American Communications Construction has been using the new Catamount™ piercing tools from HammerHead, and according to Parker these tools are helping to make their crews more efficient.
“The Catamount works faster than the standard active heads we were using,” says Parker. “The best thing we like is that the Catamount starts easier and faster in the soft and sandy ground conditions in our area. With active heads, we had to lower the air pressure in sandy conditions.”
According to Will LeBlanc, senior regional sales manager for HammerHead, the new tool design brings to the industry a reciprocating head that is easy to start, regardless of air pressure level, and is the first pneumatic piercing tool head that is effective in both hard conditions and soft soils and sand.
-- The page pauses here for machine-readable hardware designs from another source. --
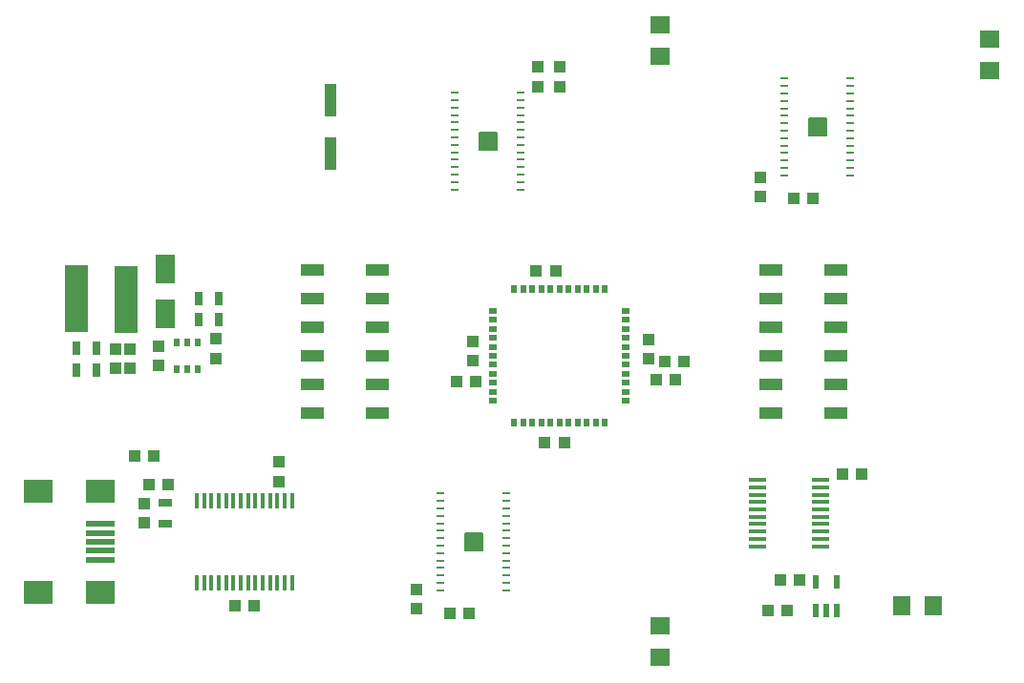
<source format=gtp>
G75*
G70*
%OFA0B0*%
%FSLAX24Y24*%
%IPPOS*%
%LPD*%
%AMOC8*
5,1,8,0,0,1.08239X$1,22.5*
%
%ADD10R,0.0315X0.0098*%
%ADD11C,0.0050*%
%ADD12R,0.0394X0.0433*%
%ADD13R,0.0315X0.0472*%
%ADD14R,0.0137X0.0550*%
%ADD15R,0.0433X0.0394*%
%ADD16R,0.0984X0.0197*%
%ADD17R,0.0984X0.0787*%
%ADD18R,0.0472X0.0315*%
%ADD19R,0.0630X0.0118*%
%ADD20R,0.0213X0.0315*%
%ADD21R,0.0315X0.0213*%
%ADD22R,0.0248X0.0315*%
%ADD23R,0.0217X0.0472*%
%ADD24R,0.0787X0.0394*%
%ADD25R,0.0394X0.1161*%
%ADD26R,0.0709X0.0630*%
%ADD27R,0.0630X0.0709*%
%ADD28R,0.0787X0.2362*%
%ADD29R,0.0669X0.0984*%
D10*
X016814Y007012D03*
X016814Y007272D03*
X016814Y007532D03*
X016814Y007792D03*
X016814Y008052D03*
X016814Y008312D03*
X016814Y008572D03*
X016811Y008832D03*
X016814Y009092D03*
X016814Y009352D03*
X016814Y009612D03*
X016814Y009872D03*
X016814Y010132D03*
X016814Y010392D03*
X019114Y010392D03*
X019114Y010132D03*
X019114Y009872D03*
X019114Y009612D03*
X019114Y009352D03*
X019114Y009092D03*
X019116Y008832D03*
X019114Y008572D03*
X019114Y008312D03*
X019114Y008052D03*
X019114Y007792D03*
X019114Y007532D03*
X019114Y007272D03*
X019114Y007012D03*
X019614Y021016D03*
X019614Y021276D03*
X019614Y021536D03*
X019614Y021796D03*
X019614Y022056D03*
X019614Y022316D03*
X019616Y022576D03*
X019614Y022836D03*
X019614Y023096D03*
X019614Y023356D03*
X019614Y023616D03*
X019614Y023876D03*
X019614Y024136D03*
X019614Y024396D03*
X017314Y024396D03*
X017314Y024136D03*
X017314Y023876D03*
X017314Y023616D03*
X017314Y023356D03*
X017314Y023096D03*
X017314Y022836D03*
X017311Y022576D03*
X017314Y022316D03*
X017314Y022056D03*
X017314Y021796D03*
X017314Y021536D03*
X017314Y021276D03*
X017314Y021016D03*
X028814Y021512D03*
X028814Y021772D03*
X028814Y022032D03*
X028814Y022292D03*
X028814Y022552D03*
X028814Y022812D03*
X028814Y023072D03*
X028811Y023332D03*
X028814Y023592D03*
X028814Y023852D03*
X028814Y024112D03*
X028814Y024372D03*
X028814Y024632D03*
X028814Y024892D03*
X031114Y024892D03*
X031114Y024632D03*
X031114Y024372D03*
X031114Y024112D03*
X031114Y023852D03*
X031114Y023592D03*
X031116Y023332D03*
X031114Y023072D03*
X031114Y022812D03*
X031114Y022552D03*
X031114Y022292D03*
X031114Y022032D03*
X031114Y021772D03*
X031114Y021512D03*
D11*
X030259Y022908D02*
X029668Y022908D01*
X029668Y023499D01*
X030259Y023499D01*
X030259Y022908D01*
X030259Y022917D02*
X029668Y022917D01*
X029668Y022965D02*
X030259Y022965D01*
X030259Y023014D02*
X029668Y023014D01*
X029668Y023062D02*
X030259Y023062D01*
X030259Y023111D02*
X029668Y023111D01*
X029668Y023159D02*
X030259Y023159D01*
X030259Y023208D02*
X029668Y023208D01*
X029668Y023256D02*
X030259Y023256D01*
X030259Y023305D02*
X029668Y023305D01*
X029668Y023353D02*
X030259Y023353D01*
X030259Y023402D02*
X029668Y023402D01*
X029668Y023450D02*
X030259Y023450D01*
X030259Y023499D02*
X029668Y023499D01*
X018759Y022999D02*
X018759Y022408D01*
X018168Y022408D01*
X018168Y022999D01*
X018759Y022999D01*
X018759Y022965D02*
X018168Y022965D01*
X018168Y022917D02*
X018759Y022917D01*
X018759Y022868D02*
X018168Y022868D01*
X018168Y022820D02*
X018759Y022820D01*
X018759Y022771D02*
X018168Y022771D01*
X018168Y022723D02*
X018759Y022723D01*
X018759Y022674D02*
X018168Y022674D01*
X018168Y022626D02*
X018759Y022626D01*
X018759Y022577D02*
X018168Y022577D01*
X018168Y022529D02*
X018759Y022529D01*
X018759Y022480D02*
X018168Y022480D01*
X018168Y022432D02*
X018759Y022432D01*
X018259Y008999D02*
X017668Y008999D01*
X017668Y008408D01*
X018259Y008408D01*
X018259Y008999D01*
X018259Y008997D02*
X017668Y008997D01*
X017668Y008949D02*
X018259Y008949D01*
X018259Y008900D02*
X017668Y008900D01*
X017668Y008852D02*
X018259Y008852D01*
X018259Y008803D02*
X017668Y008803D01*
X017668Y008755D02*
X018259Y008755D01*
X018259Y008706D02*
X017668Y008706D01*
X017668Y008658D02*
X018259Y008658D01*
X018259Y008609D02*
X017668Y008609D01*
X017668Y008561D02*
X018259Y008561D01*
X018259Y008512D02*
X017668Y008512D01*
X017668Y008464D02*
X018259Y008464D01*
X018259Y008415D02*
X017668Y008415D01*
D12*
X015964Y007038D03*
X015964Y006369D03*
X011164Y010819D03*
X011164Y011488D03*
X006964Y014869D03*
X006964Y015538D03*
X005964Y015438D03*
X005464Y015438D03*
X005464Y014769D03*
X005964Y014769D03*
X008964Y015119D03*
X008964Y015788D03*
X006464Y010038D03*
X006464Y009369D03*
X017938Y015037D03*
X017938Y015706D03*
X024088Y015756D03*
X024088Y015087D03*
X027964Y020769D03*
X027964Y021438D03*
X020964Y024619D03*
X020964Y025288D03*
X020214Y025288D03*
X020214Y024619D03*
D13*
X009068Y017204D03*
X008359Y017204D03*
X008359Y016454D03*
X009068Y016454D03*
X004818Y015454D03*
X004109Y015454D03*
X004109Y014704D03*
X004818Y014704D03*
D14*
X008300Y010143D03*
X008556Y010143D03*
X008812Y010143D03*
X009068Y010143D03*
X009324Y010143D03*
X009580Y010143D03*
X009836Y010143D03*
X010092Y010143D03*
X010347Y010143D03*
X010603Y010143D03*
X010859Y010143D03*
X011115Y010143D03*
X011371Y010143D03*
X011627Y010143D03*
X011627Y007264D03*
X011371Y007264D03*
X011115Y007264D03*
X010859Y007264D03*
X010603Y007264D03*
X010347Y007264D03*
X010092Y007264D03*
X009836Y007264D03*
X009580Y007264D03*
X009324Y007264D03*
X009068Y007264D03*
X008812Y007264D03*
X008556Y007264D03*
X008300Y007264D03*
D15*
X009629Y006454D03*
X010298Y006454D03*
X007298Y010704D03*
X006629Y010704D03*
X006798Y011704D03*
X006129Y011704D03*
X017129Y006204D03*
X017798Y006204D03*
X020454Y012172D03*
X021123Y012172D03*
X024329Y014354D03*
X024998Y014354D03*
X025298Y015004D03*
X024629Y015004D03*
X020823Y018172D03*
X020154Y018172D03*
X018048Y014304D03*
X017379Y014304D03*
X028229Y006304D03*
X028898Y006304D03*
X028679Y007354D03*
X029348Y007354D03*
X030829Y011054D03*
X031498Y011054D03*
X029798Y020704D03*
X029129Y020704D03*
D16*
X004948Y009334D03*
X004948Y009019D03*
X004948Y008704D03*
X004948Y008389D03*
X004948Y008074D03*
D17*
X002782Y006932D03*
X004948Y006932D03*
X004948Y010475D03*
X002782Y010475D03*
D18*
X007214Y010058D03*
X007214Y009349D03*
D19*
X027861Y009320D03*
X027861Y009576D03*
X027861Y009832D03*
X027861Y010088D03*
X027861Y010344D03*
X027861Y010599D03*
X027861Y010855D03*
X027861Y009064D03*
X027861Y008808D03*
X027861Y008552D03*
X030066Y008552D03*
X030066Y008808D03*
X030066Y009064D03*
X030066Y009320D03*
X030066Y009576D03*
X030066Y009832D03*
X030066Y010088D03*
X030066Y010344D03*
X030066Y010599D03*
X030066Y010855D03*
D20*
X022538Y012881D03*
X022223Y012881D03*
X021908Y012881D03*
X021594Y012881D03*
X021279Y012881D03*
X020964Y012881D03*
X020649Y012881D03*
X020334Y012881D03*
X020019Y012881D03*
X019704Y012881D03*
X019389Y012881D03*
X019389Y017527D03*
X019704Y017527D03*
X020019Y017527D03*
X020334Y017527D03*
X020649Y017527D03*
X020964Y017527D03*
X021279Y017527D03*
X021594Y017527D03*
X021908Y017527D03*
X022223Y017527D03*
X022538Y017527D03*
D21*
X023286Y016779D03*
X023286Y016464D03*
X023286Y016149D03*
X023286Y015834D03*
X023286Y015519D03*
X023286Y015204D03*
X023286Y014889D03*
X023286Y014574D03*
X023286Y014259D03*
X023286Y013944D03*
X023286Y013629D03*
X018641Y013629D03*
X018641Y013944D03*
X018641Y014259D03*
X018641Y014574D03*
X018641Y014889D03*
X018641Y015204D03*
X018641Y015519D03*
X018641Y015834D03*
X018641Y016149D03*
X018641Y016464D03*
X018641Y016779D03*
D22*
X008338Y015676D03*
X007964Y015676D03*
X007590Y015676D03*
X007590Y014731D03*
X007964Y014731D03*
X008338Y014731D03*
D23*
X029890Y007316D03*
X030638Y007316D03*
X030638Y006292D03*
X030264Y006292D03*
X029890Y006292D03*
D24*
X030604Y013204D03*
X030604Y014204D03*
X030604Y015204D03*
X030604Y016204D03*
X030604Y017204D03*
X030604Y018204D03*
X028324Y018204D03*
X028324Y017204D03*
X028324Y016204D03*
X028324Y015204D03*
X028324Y014204D03*
X028324Y013204D03*
X014604Y013204D03*
X014604Y014204D03*
X014604Y015204D03*
X014604Y016204D03*
X014604Y017204D03*
X014604Y018204D03*
X012324Y018204D03*
X012324Y017204D03*
X012324Y016204D03*
X012324Y015204D03*
X012324Y014204D03*
X012324Y013204D03*
D25*
X012964Y022259D03*
X012964Y024149D03*
D26*
X024464Y025653D03*
X024464Y026755D03*
X035964Y026255D03*
X035964Y025153D03*
X024464Y005755D03*
X024464Y004653D03*
D27*
X032912Y006454D03*
X034015Y006454D03*
D28*
X005830Y017184D03*
X004117Y017204D03*
D29*
X007214Y016666D03*
X007214Y018241D03*
M02*

</source>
“The Catamount design eliminates the need for a mechanical spring, which is prone to fail over time,” says LeBlanc. “It’s completely different than any other tool design in the market as we’ve taken technology from downhole hammers and incorporated them into a this tool.”
Looking back, McBride is amazed at how fast his company has grown in only seven years. He’s also glad he made the decision to use piercing tools.
“From our perspective, there’s no better way to install short-run cable lines,” say McBride. “It’s been a key to our business success and has set us apart from the competition. I can’t imagine using anything else.”